過濾一些選擇,可以得到更好的資訊,或許也可以成為一個更好的人吧?
就像你要找一個非常優秀的吹風機時,你也會在購物網站下一些特定的filter()
讓你能夠更快速的選購到更適合自己的商品,像是最近入手了一台P牌的高級吹風機,瞬間就讓洗頭變成一件快樂的事情了!咳咳,扯遠了
總而言之讓我們來看看要怎麼使用這幾個function吧~
這些function對我來說的使用情境都是在做Data Cleaning的時候,
我需要錨定一些特殊的資料樣態,確定我現在做的清理是成功且有效的
這時候我就會使用下述的這些function!
那麼, 開始囉!
filter()
這個很直觀,基本上就是選擇你需要的,就是在做過濾篩選的概念!
所以當我們想要限定選取的範圍的時候,基本上就會使用filter()
rdd = sc.parallelize(
[
("drink", 2, "Carmen",23),
("movie", 2, "Juliette",16),
("writing", 2, "Don José",25),
("sleep", 2, "Escamillo",30),
("play", 2, "Roméo",18)
]
)
df = rdd.toDF(["Thing", "Hour", "Name","Age"])
df.show()
df.filter(col('Age')>20).show()
'''
+---------+---+------------+Original Data+---------+---+------------+
df.show()
+-------+----+---------+---+
| Thing|Hour| Name|Age|
+-------+----+---------+---+
| drink| 2| Carmen| 23|
| movie| 2| Juliette| 16|
|writing| 2| Don José| 25|
| sleep| 2|Escamillo| 30|
| play| 2| Roméo| 18|
+-------+----+---------+---+
+---------+---+------------+Original Data+---------+---+------------+
+---------+---+------------+OUTPUT+---------+---+------------+
df.filter(col('Age')>20).show()
+-------+----+---------+---+
| Thing|Hour| Name|Age|
+-------+----+---------+---+
| drink| 2| Carmen| 23|
|writing| 2| Don José| 25|
| sleep| 2|Escamillo| 30|
+-------+----+---------+---+
+---------+---+------------+OUTPUT+---------+---+------------+
'''
where()
用法與filter()
可以說是一模一樣, 不對就是一模一樣, 我會稱它為SQL好朋友, 如果你是一個專門在做關聯是資料倉儲的Data Engineer轉職的話, 你應該會飛非常熟悉這個語法,基本上就是SQL的where
然後換個皮而已
情境說明:
SQL 好朋友, 快速上手, 效果=filter()
當然也可以加入不同組合的combo技XD
rdd = sc.parallelize(
[
("drink", 2, "Carmen",23,'Female'),
("movie", 2, "Juliette",16,'Female'),
("writing", 2, "Don José",25,'Male'),
("sleep", 2, "Escamillo",30,'Male'),
("play", 2, "Roméo",18,'Male')
]
)
df = rdd.toDF(["Thing", "Hour", "Name","Age",'Gender'])
df.show()
df.where(((col('Age')>20)&(col('Gender')=='Male'))

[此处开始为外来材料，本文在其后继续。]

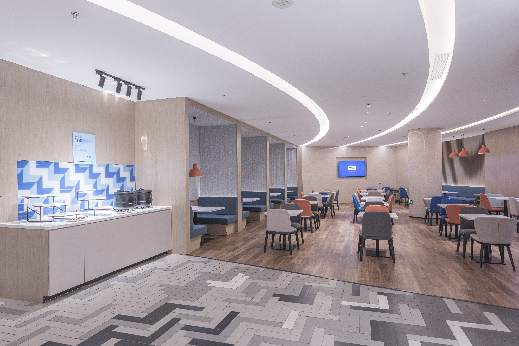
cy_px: 173
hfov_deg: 81.2
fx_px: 303
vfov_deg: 59.5
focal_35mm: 21
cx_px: 260
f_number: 8
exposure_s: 1/5
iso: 200
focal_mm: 21
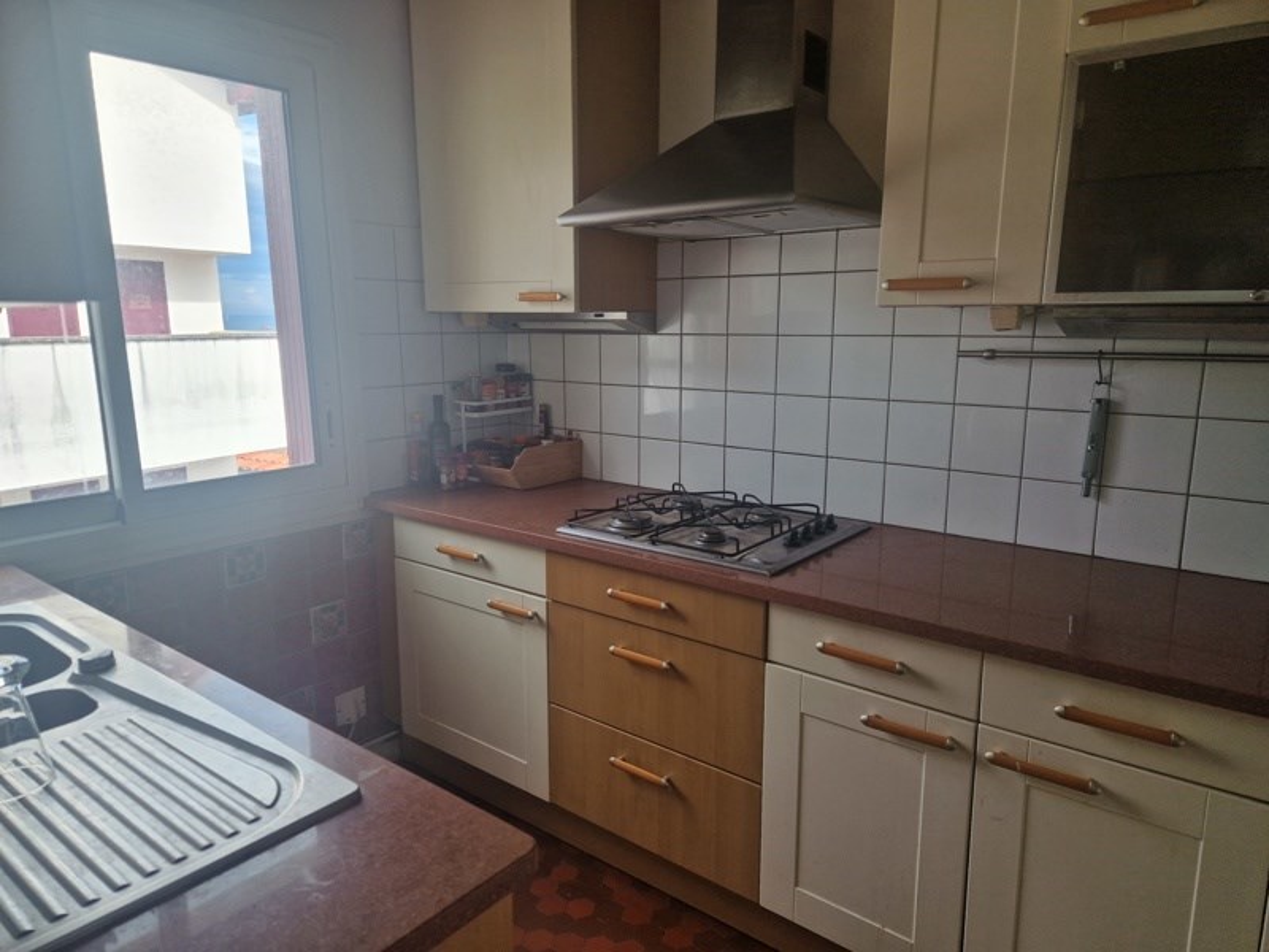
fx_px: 843
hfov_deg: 73.9
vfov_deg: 58.9
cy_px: 476
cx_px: 634
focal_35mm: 23
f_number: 1.8
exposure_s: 1/180
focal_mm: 5.4
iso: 50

|(col('Thing')=='sleep')).show()
'''
+---------+---+------------+Original Data+---------+---+------------+
df.show()
+-------+----+---------+---+------+
| Thing|Hour| Name|Age|Gender|
+-------+----+---------+---+------+
| drink| 2| Carmen| 23|Female|
| movie| 2| Juliette| 16|Female|
|writing| 2| Don José| 25| Male|
| sleep| 2|Escamillo| 30| Male|
| play| 2| Roméo| 18| Male|
+-------+----+---------+---+------+
+---------+---+------------+Original Data+---------+---+------------+
+---------+---+------------+OUTPUT+---------+---+------------+
df.where(((col('Age')>20)&(col('Gender')=='Male'))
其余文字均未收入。